### Work task
State how many lines in the material hold the string "fact"; nothing besides that number is expected.
*** Source material ***
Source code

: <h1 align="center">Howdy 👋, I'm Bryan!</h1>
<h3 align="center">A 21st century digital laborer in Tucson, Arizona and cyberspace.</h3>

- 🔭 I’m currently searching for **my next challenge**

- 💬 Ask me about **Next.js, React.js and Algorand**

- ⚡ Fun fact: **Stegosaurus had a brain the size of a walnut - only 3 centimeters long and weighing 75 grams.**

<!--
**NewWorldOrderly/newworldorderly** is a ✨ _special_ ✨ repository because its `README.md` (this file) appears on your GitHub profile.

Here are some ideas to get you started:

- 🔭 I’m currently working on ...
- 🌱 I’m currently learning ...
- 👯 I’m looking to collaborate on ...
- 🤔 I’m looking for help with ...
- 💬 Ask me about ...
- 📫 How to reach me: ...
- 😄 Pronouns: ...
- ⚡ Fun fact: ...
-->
***
### Finished exercise
2